Finalement les seuls à avoir osé défier le monopole américain sur l’Internet sont les Chinois en s’affranchissant du DNS américain. Pékin a créé à grands frais un système à deux étages qui permet l’accès dans la représentation par idéogrammes mais qui contrôle l’accès et institue de ce fait une remarquable censure selon que l’internaute est privé des informations qui circulent en dehors du système de reconnaissance des identités. C’est aussi une forme de repérage des tentatives pour tourner le système. Cet ensemble de dispositions porte le nom de « bouclier doré ».

P. V. : Quel rôle jouent les réseaux sociaux ?

F. G : Désormais incontournables, ils ont démultiplié la quantité de communication au détriment de la qualité de l’information. La quantité de messages s’en est trouvée augmentée à l’échelle de l’humanité en fonction de la vitesse de l’émission-réception. Or, quels que soient les immenses bienfaits économiques et culturels de ce saut quantitatif, les effets négatifs sont apparus, qui contribuent à tempérer sérieusement l’optimisme.

À FAIRE ->
1. Dans le texte source, quel nom porte l'ensemble de dispositions mis en place par Pékin ?
2. Énumérez tout ce que fait, d'après le texte source, le système à deux étages créé par Pékin.

DONNÉES FOURNIES ->
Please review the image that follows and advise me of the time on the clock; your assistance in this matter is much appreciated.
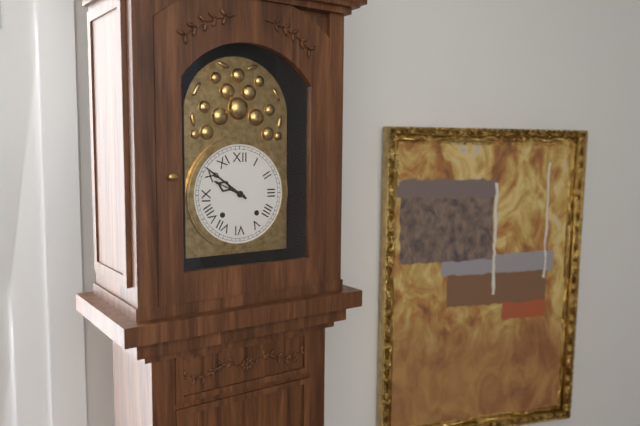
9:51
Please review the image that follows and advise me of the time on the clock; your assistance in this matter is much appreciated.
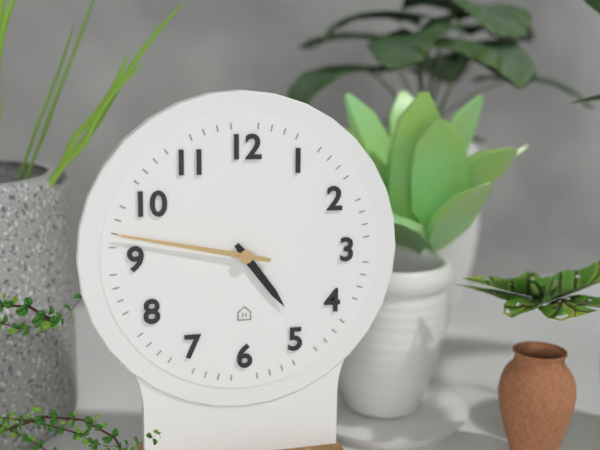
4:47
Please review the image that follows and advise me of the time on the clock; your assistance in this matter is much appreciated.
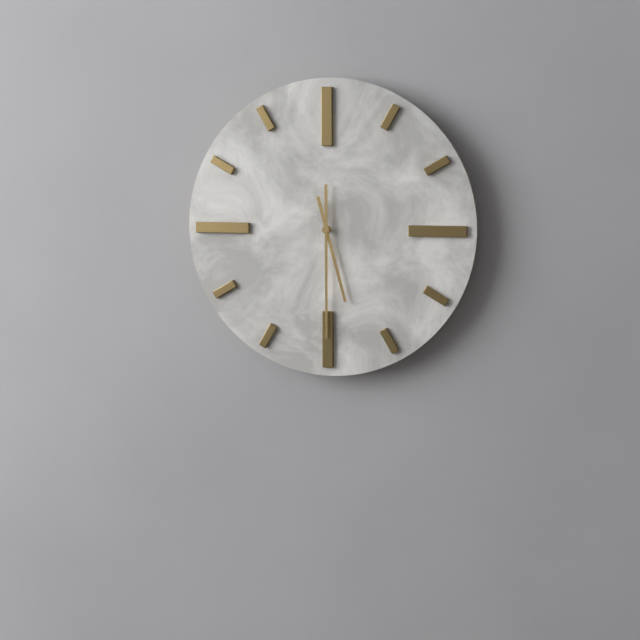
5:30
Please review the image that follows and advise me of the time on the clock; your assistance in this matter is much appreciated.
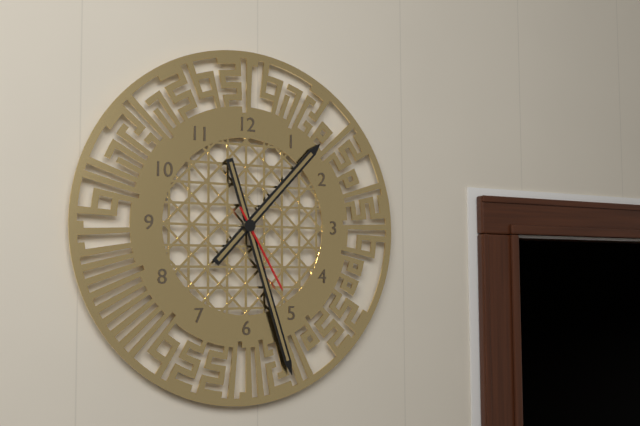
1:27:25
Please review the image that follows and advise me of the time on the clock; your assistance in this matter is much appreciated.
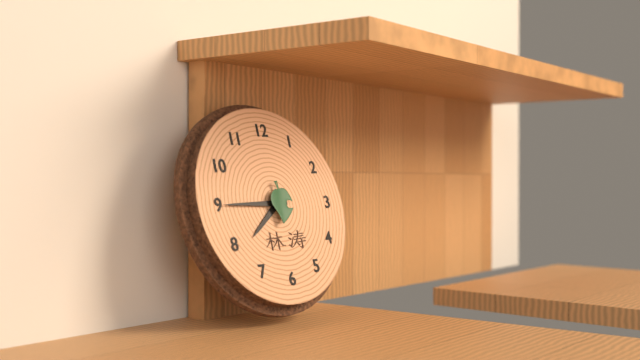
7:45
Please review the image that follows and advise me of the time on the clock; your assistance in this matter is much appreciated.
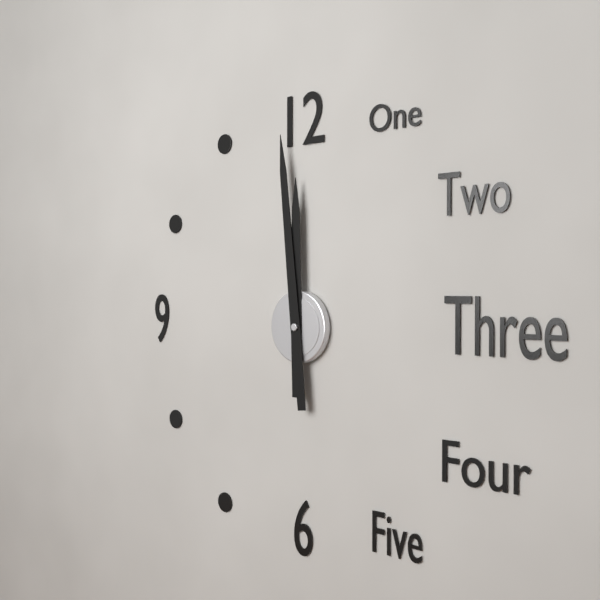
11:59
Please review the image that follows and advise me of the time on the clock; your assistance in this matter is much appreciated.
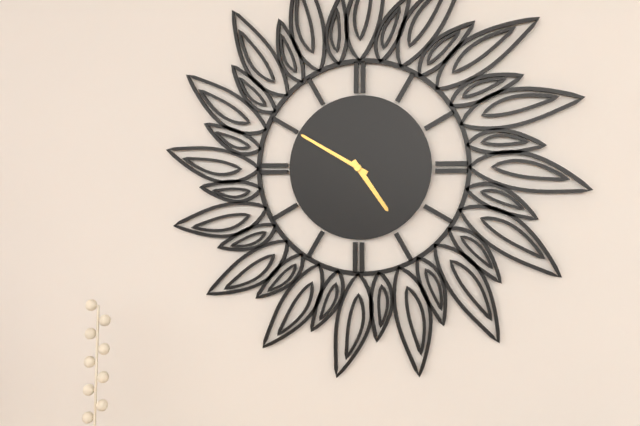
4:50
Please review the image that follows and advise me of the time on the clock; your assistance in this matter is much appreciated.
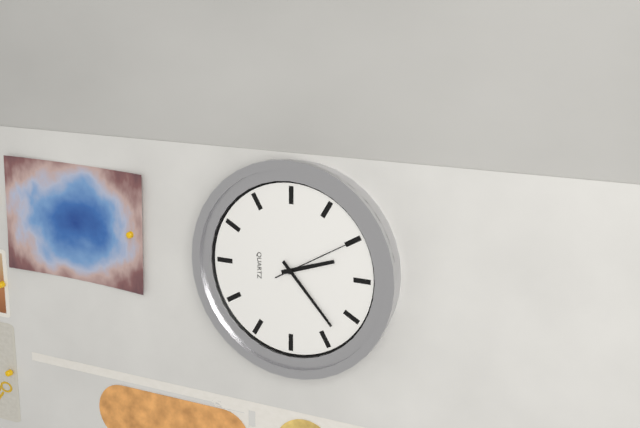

==

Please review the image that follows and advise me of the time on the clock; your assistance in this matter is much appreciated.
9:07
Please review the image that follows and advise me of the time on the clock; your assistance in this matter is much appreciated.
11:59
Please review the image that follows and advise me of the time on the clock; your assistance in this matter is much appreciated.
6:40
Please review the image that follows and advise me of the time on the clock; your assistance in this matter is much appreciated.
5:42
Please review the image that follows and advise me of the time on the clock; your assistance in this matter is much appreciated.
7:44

LISTE DES RÉPONSES ->
1. Le « bouclier doré ».

2.
- Il permet l'accès dans la représentation par idéogrammes.
- Il contrôle l'accès.
- Il institue une remarquable censure.
- Il constitue une forme de repérage des tentatives pour tourner le système.